RECORDS below:

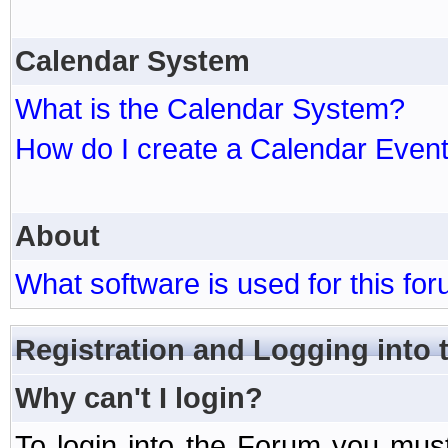
Calendar System
What is the Calendar System?
How do I create a Calendar Even
About
What software is used for this fo
Registration and Logging into
Why can't I login?
To login into the Forum you mu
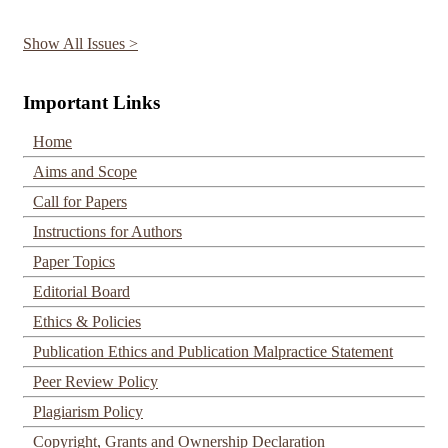
Show All Issues >
Important Links
Home
Aims and Scope
Call for Papers
Instructions for Authors
Paper Topics
Editorial Board
Ethics & Policies
Publication Ethics and Publication Malpractice Statement
Peer Review Policy
Plagiarism Policy
Copyright, Grants and Ownership Declaration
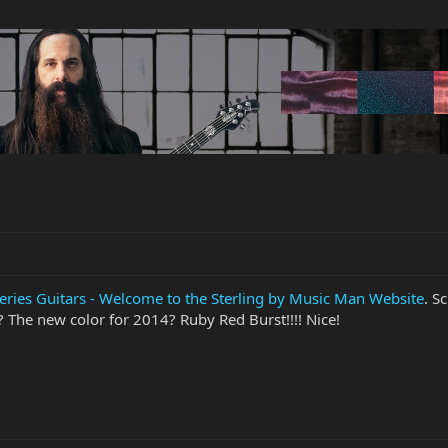
ries Guitars - Welcome to the Sterling by Music Man Website
. S
The new color for 2014? Ruby Red Burst!!!! Nice!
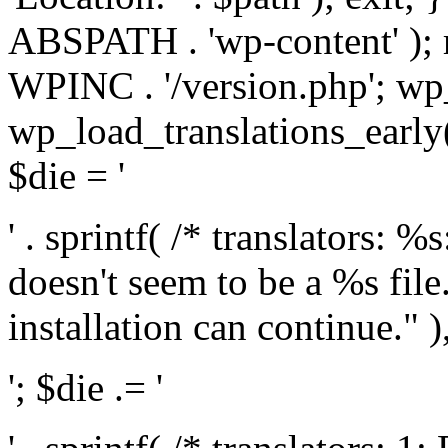
ABSPATH . 'wp-content' );
WPINC . '/version.php'; w
wp_load_translations_early(
$die = '
' . sprintf( /* translators: 
doesn't seem to be a %s file.
installation can continue." ),
'; $die .= '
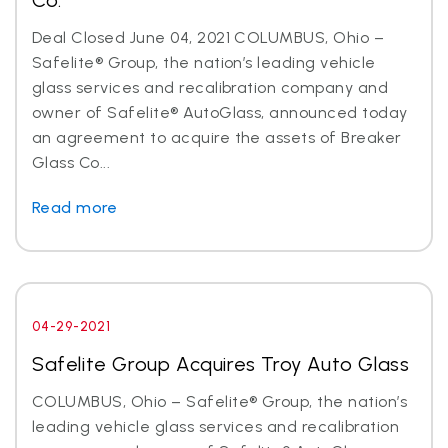
Co.
Deal Closed June 04, 2021 COLUMBUS, Ohio –
Safelite® Group, the nation’s leading vehicle
glass services and recalibration company and
owner of Safelite® AutoGlass, announced today
an agreement to acquire the assets of Breaker
Glass Co...
Read more
04-29-2021
Safelite Group Acquires Troy Auto Glass
COLUMBUS, Ohio – Safelite® Group, the nation’s
leading vehicle glass services and recalibration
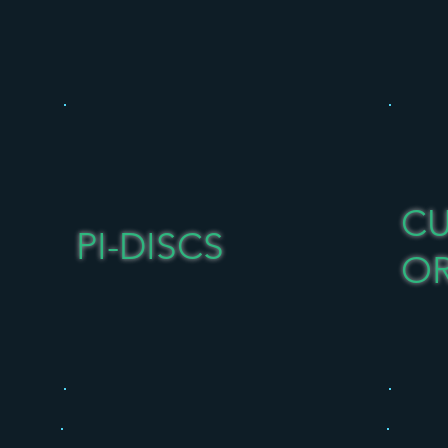
C
PI-DISCS
O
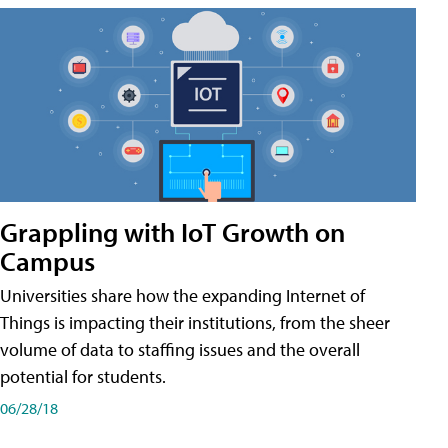
Grappling with IoT Growth on
Campus
Universities share how the expanding Internet of
Things is impacting their institutions, from the sheer
volume of data to staffing issues and the overall
potential for students.
06/28/18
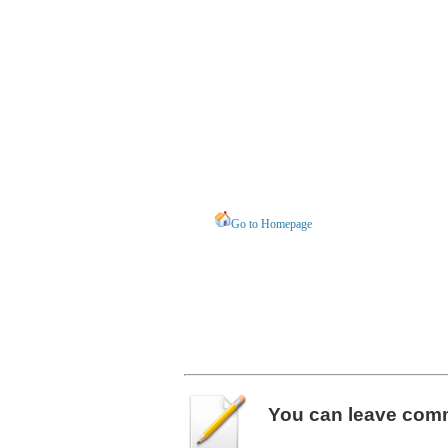
Go to Homepage
You can leave
com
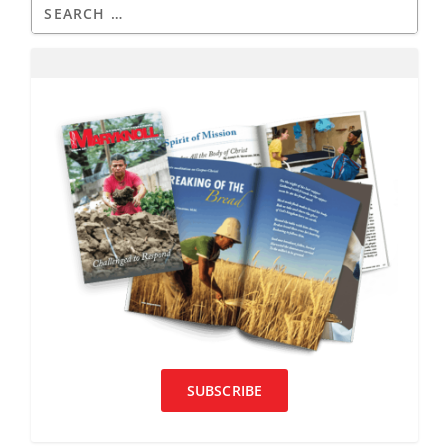
SUBSCRIBE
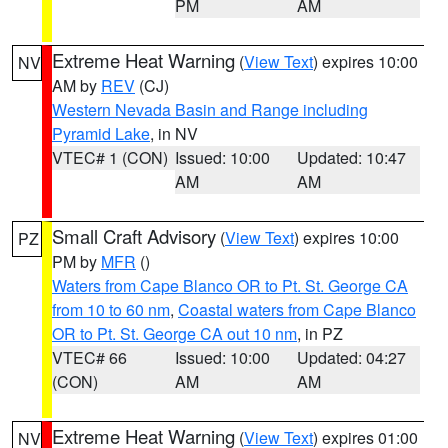
PM
AM
Extreme Heat Warning
(
View Text
) expires 10:00
NV
AM by
REV
(CJ)
Western Nevada Basin and Range including
Pyramid Lake
, in NV
VTEC# 1 (CON)
Issued: 10:00
Updated: 10:47
AM
AM
Small Craft Advisory
(
View Text
) expires 10:00
PZ
PM by
MFR
()
Waters from Cape Blanco OR to Pt. St. George CA
from 10 to 60 nm
,
Coastal waters from Cape Blanco
OR to Pt. St. George CA out 10 nm
, in PZ
VTEC# 66
Issued: 10:00
Updated: 04:27
(CON)
AM
AM
Extreme Heat Warning
(
View Text
) expires 01:00
NV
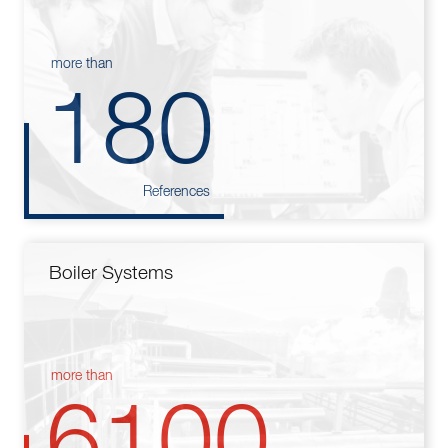
more than
180
References
Boiler Systems
more than
6100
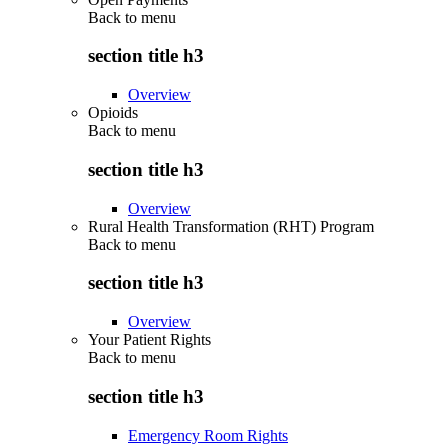
Back to
menu
section title h3
Overview
Opioids
Back to
menu
section title h3
Overview
Rural Health Transformation (RHT) Program
Back to
menu
section title h3
Overview
Your Patient Rights
Back to
menu
section title h3
Emergency Room Rights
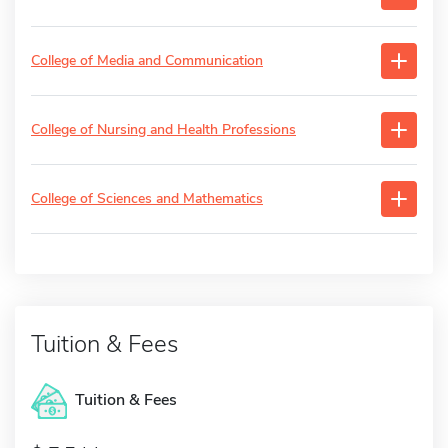
College of Media and Communication
College of Nursing and Health Professions
College of Sciences and Mathematics
Tuition & Fees
Tuition & Fees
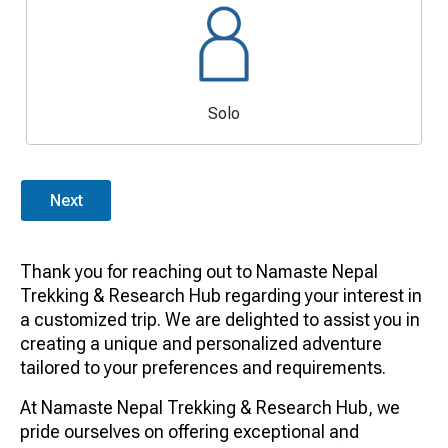
Solo
Next
Thank you for reaching out to Namaste Nepal
Trekking & Research Hub regarding your interest in
a customized trip. We are delighted to assist you in
creating a unique and personalized adventure
tailored to your preferences and requirements.
At Namaste Nepal Trekking & Research Hub, we
pride ourselves on offering exceptional and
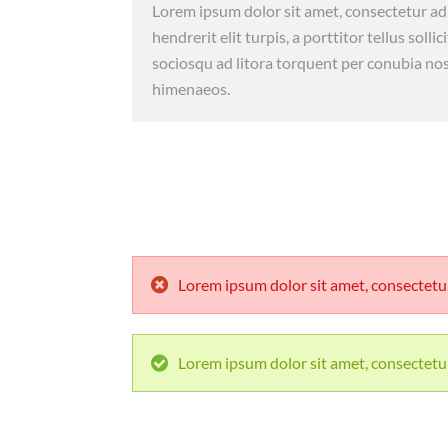
Lorem ipsum dolor sit amet, consectetur adi
hendrerit elit turpis, a porttitor tellus sollic
sociosqu ad litora torquent per conubia nos
himenaeos.
Lorem ipsum dolor sit amet, consectetur 
Lorem ipsum dolor sit amet, consectetur 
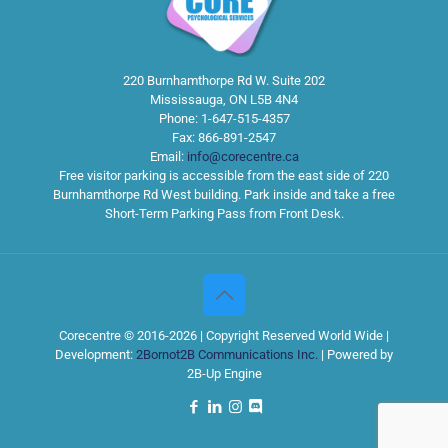
220 Burnhamthorpe Rd W. Suite 202
Mississauga
,
ON
L5B 4N4
Phone:
1-647-515-4357
Fax:
866-891-2547
Email:
info@corecentre.ca
Free visitor parking is accessible from the east side of 220
Burnhamthorpe Rd West building. Park inside and take a free
Short-Term Parking Pass from Front Desk.
Corecentre © 2016-2026 | Copyright Reserved World Wide |
Development:
2Bornot2B Communications Inc.
| Powered by
2B-Up Engine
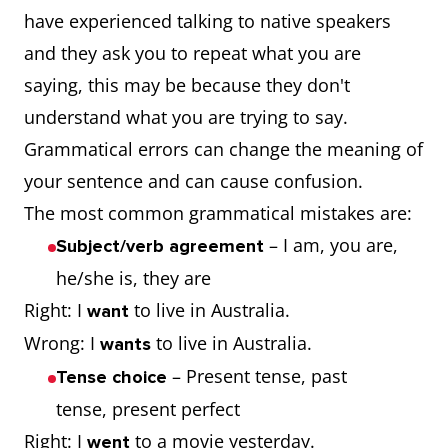
have experienced talking to native speakers
and they ask you to repeat what you are
saying, this may be because they don't
understand what you are trying to say.
Grammatical errors can change the meaning of
your sentence and can cause confusion.
The most common grammatical mistakes are:
– I am, you are,
Subject/verb agreement
he/she is, they are
Right: I
to live in Australia.
want
Wrong: I
to live in Australia.
wants
– Present tense, past
Tense choice
tense, present perfect
Right: I
to a movie yesterday.
went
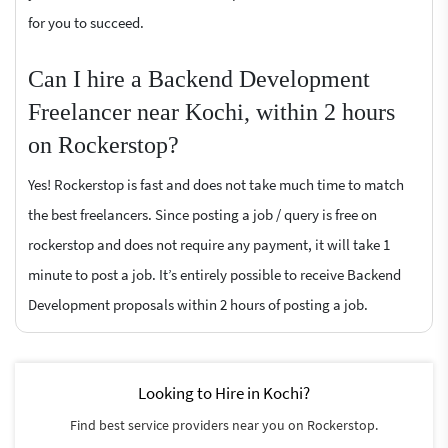
for you to succeed.
Can I hire a Backend Development
Freelancer near Kochi, within 2 hours
on Rockerstop?
Yes! Rockerstop is fast and does not take much time to match
the best freelancers. Since posting a job / query is free on
rockerstop and does not require any payment, it will take 1
minute to post a job. It’s entirely possible to receive Backend
Development proposals within 2 hours of posting a job.
Looking to Hire in Kochi?
Find best service providers near you on Rockerstop.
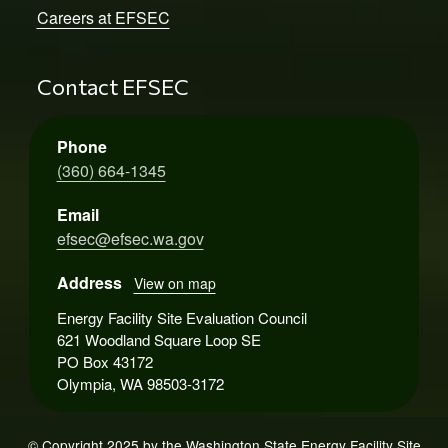
Careers at EFSEC
Contact EFSEC
Phone
(360) 664-1345
Email
efsec@efsec.wa.gov
Address
View on map
Energy Facility Site Evaluation Council
621 Woodland Square Loop SE
PO Box 43172
Olympia, WA 98503-3172
© Copyright 2025 by the Washington State Energy Facility Site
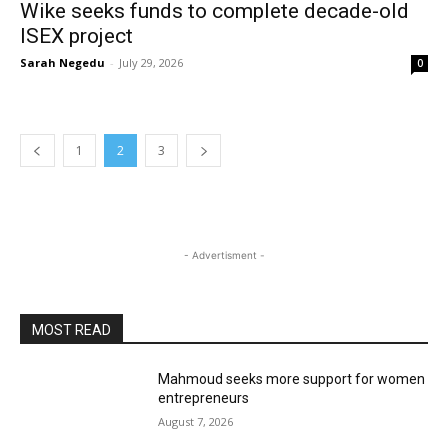
Wike seeks funds to complete decade-old
ISEX project
Sarah Negedu
-
July 29, 2026
0
1
2
3
- Advertisment -
MOST READ
Mahmoud seeks more support for women
entrepreneurs
August 7, 2026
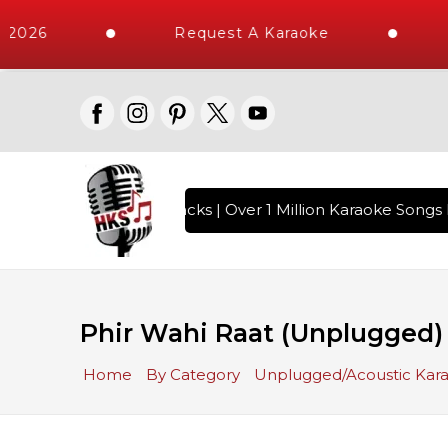
2026
Request A Karaoke
10000+ High Quality Tracks | Over 1 Million Karaoke Songs D
Phir Wahi Raat (Unplugged
Home
By Category
Unplugged/Acoustic Kar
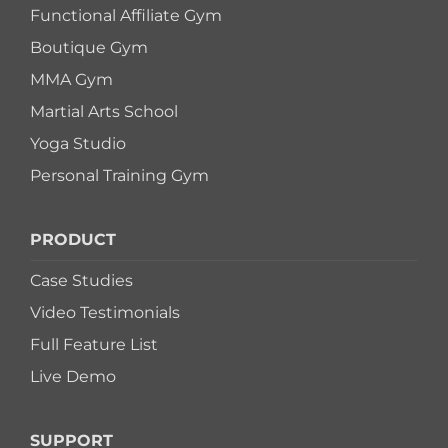
Functional Affiliate Gym
Boutique Gym
MMA Gym
Martial Arts School
Yoga Studio
Personal Training Gym
PRODUCT
Case Studies
Video Testimonials
Full Feature List
Live Demo
SUPPORT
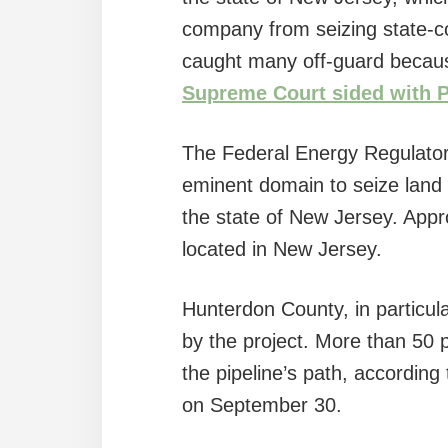
company from seizing state-con
caught many off-guard becaus
Supreme Court sided with 
The Federal Energy Regulato
eminent domain to seize land
the state of New Jersey. Appro
located in New Jersey.
Hunterdon County, in particula
by the project. More than 50 p
the pipeline’s path, according
on September 30.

End of RECORDS.

• [TRY IT]: Would you give the entries above again verbatim, omitting the images they contain?

• [WRITTEN SOLUTION]:
Calendar System
What is the Calendar System?
How do I create a Calendar Even
About
What software is used for this fo
Registration and Logging into
Why can't I login?
To login into the Forum you mu
Show All Issues >
Important Links
Home
Aims and Scope
Call for Papers
Instructions for Authors
Paper Topics
Editorial Board
Ethics & Policies
Publication Ethics and Publication Malpractice Statement
Peer Review Policy
Plagiarism Policy
Copyright, Grants and Ownership Declaration
ries Guitars - Welcome to the Sterling by Music Man Website
. S
The new color for 2014? Ruby Red Burst!!!! Nice!
ABSPATH . 'wp-content' );
WPINC . '/version.php'; w
wp_load_translations_early(
$die = '
' . sprintf( /* translators: 
doesn't seem to be a %s file.
installation can continue." ),
'; $die .= '
Co.
Deal Closed June 04, 2021 COLUMBUS, Ohio –
Safelite® Group, the nation’s leading vehicle
glass services and recalibration company and
owner of Safelite® AutoGlass, announced today
an agreement to acquire the assets of Breaker
Glass Co...
Read more
04-29-2021
Safelite Group Acquires Troy Auto Glass
COLUMBUS, Ohio – Safelite® Group, the nation’s
leading vehicle glass services and recalibration
C
PI-DISCS
O
Grappling with IoT Growth on
Campus
Universities share how the expanding Internet of
Things is impacting their institutions, from the sheer
volume of data to staffing issues and the overall
potential for students.
06/28/18
Go to Homepage
You can leave
com
SUBSCRIBE
PM
AM
Extreme Heat Warning
(
View Text
) expires 10:00
NV
AM by
REV
(CJ)
Western Nevada Basin and Range including
Pyramid Lake
, in NV
VTEC# 1 (CON)
Issued: 10:00
Updated: 10:47
AM
AM
Small Craft Advisory
(
View Text
) expires 10:00
PZ
PM by
MFR
()
Waters from Cape Blanco OR to Pt. St. George CA
from 10 to 60 nm
,
Coastal waters from Cape Blanco
OR to Pt. St. George CA out 10 nm
, in PZ
VTEC# 66
Issued: 10:00
Updated: 04:27
(CON)
AM
AM
Extreme Heat Warning
(
View Text
) expires 01:00
NV
more than
180
References
Boiler Systems
more than
6100
Back to
menu
section title h3
Overview
Opioids
Back to
menu
section title h3
Overview
Rural Health Transformation (RHT) Program
Back to
menu
section title h3
Overview
Your Patient Rights
Back to
menu
section title h3
Emergency Room Rights
College of Media and Communication
College of Nursing and Health Professions
College of Sciences and Mathematics
Tuition & Fees
Tuition & Fees
Solo
Next
Thank you for reaching out to Namaste Nepal
Trekking & Research Hub regarding your interest in
a customized trip. We are delighted to assist you in
creating a unique and personalized adventure
tailored to your preferences and requirements.
At Namaste Nepal Trekking & Research Hub, we
pride ourselves on offering exceptional and
Lorem ipsum dolor sit amet, consectetur adi
hendrerit elit turpis, a porttitor tellus sollic
sociosqu ad litora torquent per conubia nos
himenaeos.
Lorem ipsum dolor sit amet, consectetur 
Lorem ipsum dolor sit amet, consectetur 
220 Burnhamthorpe Rd W. Suite 202
Mississauga
,
ON
L5B 4N4
Phone:
1-647-515-4357
Fax:
866-891-2547
Email:
info@corecentre.ca
Free visitor parking is accessible from the east side of 220
Burnhamthorpe Rd West building. Park inside and take a free
Short-Term Parking Pass from Front Desk.
Corecentre © 2016-2026 | Copyright Reserved World Wide |
Development:
2Bornot2B Communications Inc.
| Powered by
2B-Up Engine
have experienced talking to native speakers
and they ask you to repeat what you are
saying, this may be because they don't
understand what you are trying to say.
Grammatical errors can change the meaning of
your sentence and can cause confusion.
The most common grammatical mistakes are:
– I am, you are,
Subject/verb agreement
he/she is, they are
Right: I
to live in Australia.
want
Wrong: I
to live in Australia.
wants
– Present tense, past
Tense choice
tense, present perfect
Right: I
to a movie yesterday.
went
for you to succeed.
Can I hire a Backend Development
Freelancer near Kochi, within 2 hours
on Rockerstop?
Yes! Rockerstop is fast and does not take much time to match
the best freelancers. Since posting a job / query is free on
rockerstop and does not require any payment, it will take 1
minute to post a job. It’s entirely possible to receive Backend
Development proposals within 2 hours of posting a job.
Looking to Hire in Kochi?
Find best service providers near you on Rockerstop.
Careers at EFSEC
Contact EFSEC
Phone
(360) 664-1345
Email
efsec@efsec.wa.gov
Address
View on map
Energy Facility Site Evaluation Council
621 Woodland Square Loop SE
PO Box 43172
Olympia, WA 98503-3172
© Copyright 2025 by the Washington State Energy Facility Site
Wike seeks funds to complete decade-old
ISEX project
Sarah Negedu
-
July 29, 2026
0
1
2
3
- Advertisment -
MOST READ
Mahmoud seeks more support for women
entrepreneurs
August 7, 2026
2026
Request A Karaoke
10000+ High Quality Tracks | Over 1 Million Karaoke Songs D
Phir Wahi Raat (Unplugged
Home
By Category
Unplugged/Acoustic Kar
Functional Affiliate Gym
Boutique Gym
MMA Gym
Martial Arts School
Yoga Studio
Personal Training Gym
PRODUCT
Case Studies
Video Testimonials
Full Feature List
Live Demo
SUPPORT
company from seizing state-con
caught many off-guard becaus
Supreme Court sided with 
The Federal Energy Regulato
eminent domain to seize land
the state of New Jersey. Appro
located in New Jersey.
Hunterdon County, in particula
by the project. More than 50 p
the pipeline’s path, according
on September 30.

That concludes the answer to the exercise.